# SUPPLIED TEXT:
╭──

In parallel, singer-songwriter Mary Gauthier was asked if she’d join the project and agreed to record a favourite song. Then John Strohm asked if she’d also write the liner notes. “I was honoured and very much put my heart into that. I deeply loved Nanci's work, and was very influenced by what she did.”
Gauthier kept saying: “You need to get this out, so she can enjoy us appreciating her while she's here. I can't make a record company do anything and I wish she would’ve seen it. It was in the works for years. But she did hear some of it.”
Fellow artist Aaron Lee Tasjan says he was also approached by Strohm to cover one of Griffith’s songs. “I was honoured he would trust me with such an important and sensitive song, ‘Late Night Grande Hotel’.” Patty Griffin came in to sing harmony with him, and he says: “That was a dream come true for me. If I had to pick a favourite modern vocalist, it would be Patty.”
Everyone’s journey to discovering Nanci Griffith has been different. Mary Gauthier says she found her through her first record, There's a Light Beyond These Woods. “I fell in love with it 40 years ago. She really spoke to me. I found something in her work that I got excited about from the beginning.” Her eyes light up when she follows this up by admitting that when she moved to Nashville and got her own record deal, she sought out the opportunity to open for Griffith. And she did.
Crucially, Gauthier loved the sound of southern folk music: “Although I didn't know what to call it then, it was just new to my ears. I was also passionate about John Prine, and I think of her and John as two southerners who wrote folk songs. They were pioneers in this thing we now call Americana.” She adds, “It wasn't the mama, the dog and the truck kind of country. It was folk music. What they were doing was very southern, but also intelligent. And it spoke to me and gave me a path to walk down when I became a songwriter.”
Ken Levitan first heard Griffith in a small club in Nashville in 1985, right after Once In a Very Blue Moon was released, and he ended up managing her until 1996. Levitan says: “I found her to be a great storyteller with amazing songs that she’d written – and a sense of finding really special songs that other people had written and making them her own.”

╰──

# THINGS TO DO:
A - In the passage about the Nanci Griffith tribute, which Griffith song did Aaron Lee Tasjan cover?
B - Please carry on the passage about the Nanci Griffith tribute from its final sentence.

# INFORMATION SHOWN:
╭──

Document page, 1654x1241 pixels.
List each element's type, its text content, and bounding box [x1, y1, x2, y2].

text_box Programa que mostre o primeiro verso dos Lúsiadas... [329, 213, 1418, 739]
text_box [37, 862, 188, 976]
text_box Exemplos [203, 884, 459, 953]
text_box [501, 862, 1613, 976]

╰──

# TASK-BY-TASK RESULTS:
A - "Late Night Grande Hotel"

B -
Aaron Lee Tasjan says he honestly can't recall the first time he encountered her music. “It just feels to me like it was always there, which to me is a testament to its timelessness. Nanci's music has been a catalyst for so many good things in my life, including my friendships with both Elizabeth Cook and Doug Lancio.” So when he got the chance to record ‘Late Night Grande Hotel’ for this project it was the first opportunity he’d ever had to make music with Lancio, as a result of his friend Kathi Whitley suggesting it and then getting the two of them together.
Griffith’s producer Jim Rooney came across her a little earlier. Back in 1983 he’d gone out to hear singer-songwriter Richard Dobson, who’d come up to Nashville from Texas, much like Townes Van Zandt, Guy and Susannah Clark and Rodney Crowell. At the end of the night he was asked if he’d help Dobson make a record, and having liked what he heard, he found a time when the studio was free.
He’d also heard an Irish guitar player, Phillip Donnelly, and had a hunch his style would work with Dobson, and they recorded the entire album in a weekend and mixed it in a couple of days. To cut to the chase, Dobson invited Rooney to his place in the country for a barbecue, where he met another of his friends from Texas, Nanci Griffith.
“I’d never heard of her,” says Rooney, “but Richard said she was a good writer and singer. After a while we got the guitars out and started swapping songs. He was right, and she was a good guitar player to boot. She told me how much she liked Richard’s record, especially ‘The Ballad of Robin Wintersmith,’ and asked if I’d help her make an album.”
She sent him two acoustic folk albums she’d made in Texas and he listened, then quizzed her: “What’s wrong with what you’re doing? What do you need me for?” She told him she wanted a fuller sound, with drums, with Phillip Donnelly, plus Lloyd Green on steel and dobro. “There was nothing vague about Nanci,” says Rooney. “She had definite ideas and thought I was the one to help her fulfil them.”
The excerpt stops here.